20. The kit, use or method of any one of the previous claims, wherein the risk assessment level is calculated by a computer system comprising a central processor, a database associated with the central processor, and a plurality of satellite stations connected to the central processor by communications links, whereby programs for accepting and storing the plurality of predefined variables, computing the risk assessment value and selecting the treatment option reside and are executed at the central processor.

21. The kit, use or method of claim 20, wherein the database stores all patient demographic data.

22. The kit, use or method of claim 20 or 21, wherein the computer system includes means for scheduling appointments to effect treatment in accordance with the treatment option.

23. The kit, use or method of any one of claims 20 to 22, wherein input forms/questionnaires for accepting risk factor data are downloaded from the central processor to the satellite stations and the risk factor is uploaded from the satellite stations to the central processor for calculating the risk assessment level and selecting a treatment option.

24. The kit, use or method of any one of claims 20 to 23, wherein one of the risk factors is the level of water fluoridation in the patient's water supply, and the value of this risk factor is determined by the central processor by comparing the patient's postal code with a table of postal codes that indicate the level of fluoridation in the patient's water supply.

25. The kit, use or method of any one of claim 20 to 24, wherein one of the risk factors is the patients' age, and the value of this risk factor is derived by the central processor by calculating the difference between the patient's date of birth and the system date of the central processor.

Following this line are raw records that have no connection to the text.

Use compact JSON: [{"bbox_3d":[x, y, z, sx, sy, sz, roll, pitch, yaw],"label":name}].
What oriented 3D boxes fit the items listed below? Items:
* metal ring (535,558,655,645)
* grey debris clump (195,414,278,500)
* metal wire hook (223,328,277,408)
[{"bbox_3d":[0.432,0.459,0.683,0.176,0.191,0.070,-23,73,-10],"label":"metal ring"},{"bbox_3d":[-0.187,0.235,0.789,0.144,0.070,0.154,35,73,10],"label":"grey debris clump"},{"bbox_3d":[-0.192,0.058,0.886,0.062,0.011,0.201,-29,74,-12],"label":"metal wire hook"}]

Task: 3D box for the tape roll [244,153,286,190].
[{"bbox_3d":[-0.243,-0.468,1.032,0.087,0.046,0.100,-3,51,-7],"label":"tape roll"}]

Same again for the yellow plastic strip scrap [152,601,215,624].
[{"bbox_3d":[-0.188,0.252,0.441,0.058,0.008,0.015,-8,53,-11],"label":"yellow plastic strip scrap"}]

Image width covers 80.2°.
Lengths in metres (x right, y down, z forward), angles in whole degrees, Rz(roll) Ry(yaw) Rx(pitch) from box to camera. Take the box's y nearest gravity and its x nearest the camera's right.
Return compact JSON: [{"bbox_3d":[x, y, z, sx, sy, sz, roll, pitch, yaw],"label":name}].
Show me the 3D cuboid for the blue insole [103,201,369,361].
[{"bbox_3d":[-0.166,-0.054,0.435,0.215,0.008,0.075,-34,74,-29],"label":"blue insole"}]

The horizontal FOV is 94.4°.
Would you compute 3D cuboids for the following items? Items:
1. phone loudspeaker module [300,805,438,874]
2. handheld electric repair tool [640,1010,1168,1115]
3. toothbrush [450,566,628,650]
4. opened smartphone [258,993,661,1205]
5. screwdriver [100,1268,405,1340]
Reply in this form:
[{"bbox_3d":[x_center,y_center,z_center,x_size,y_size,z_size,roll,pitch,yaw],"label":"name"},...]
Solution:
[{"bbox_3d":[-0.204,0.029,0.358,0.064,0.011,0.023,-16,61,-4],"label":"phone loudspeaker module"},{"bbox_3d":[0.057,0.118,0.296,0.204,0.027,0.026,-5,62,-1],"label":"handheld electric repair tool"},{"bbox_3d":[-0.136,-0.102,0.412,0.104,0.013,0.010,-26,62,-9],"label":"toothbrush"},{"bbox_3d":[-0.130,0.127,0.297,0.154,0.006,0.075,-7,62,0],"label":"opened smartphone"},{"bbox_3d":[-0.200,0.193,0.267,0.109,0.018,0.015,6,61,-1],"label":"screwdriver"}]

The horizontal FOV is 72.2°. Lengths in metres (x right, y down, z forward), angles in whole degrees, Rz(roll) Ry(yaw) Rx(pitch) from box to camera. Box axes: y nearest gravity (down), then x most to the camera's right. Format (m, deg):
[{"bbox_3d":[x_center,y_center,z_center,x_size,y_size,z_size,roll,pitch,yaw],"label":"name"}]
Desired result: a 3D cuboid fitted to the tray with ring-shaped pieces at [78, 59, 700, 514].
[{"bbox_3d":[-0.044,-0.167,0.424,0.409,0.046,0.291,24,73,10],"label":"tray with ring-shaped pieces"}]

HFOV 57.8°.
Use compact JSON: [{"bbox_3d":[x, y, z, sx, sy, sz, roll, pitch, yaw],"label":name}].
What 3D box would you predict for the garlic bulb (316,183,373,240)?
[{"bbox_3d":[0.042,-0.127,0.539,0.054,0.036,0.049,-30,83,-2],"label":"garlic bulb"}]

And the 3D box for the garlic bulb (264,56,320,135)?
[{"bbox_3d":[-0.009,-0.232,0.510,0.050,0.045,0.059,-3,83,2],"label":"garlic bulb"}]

26. The kit, use or method of any one of claims 1 to 20, wherein the computer system comprises; a) a file server having a central processing unit and a dynamically accessible memory for storing a database; b) a plurality of satellite stations adapted to connect to the file server through a data communications service; c) means at the file server for storing dental patient demographic data in the database; d) means at the file server for accepting and storing a plurality of predefined variables representing risk factors relevant to a given patient's risk factors of oral disease; and e) means for downloading a form/questionnaire from the file server to a satellite station through the telecommunications service, the form being adapted to accept the predefined variables, the predefined variables being uploaded to the file server through the telecommunications service after the variables have been entered.

27. The kit, use or method of claim 26, wherein the satellite stations are personal computers.

28. The kit, use or method of claim 26 or 27, wherein the data communications service is the Internet.

29. The kit, use or method of any one of claims 26 to 28, wherein the computer system includes means for scheduling appointments to effect treatment in accordance with the treatment option.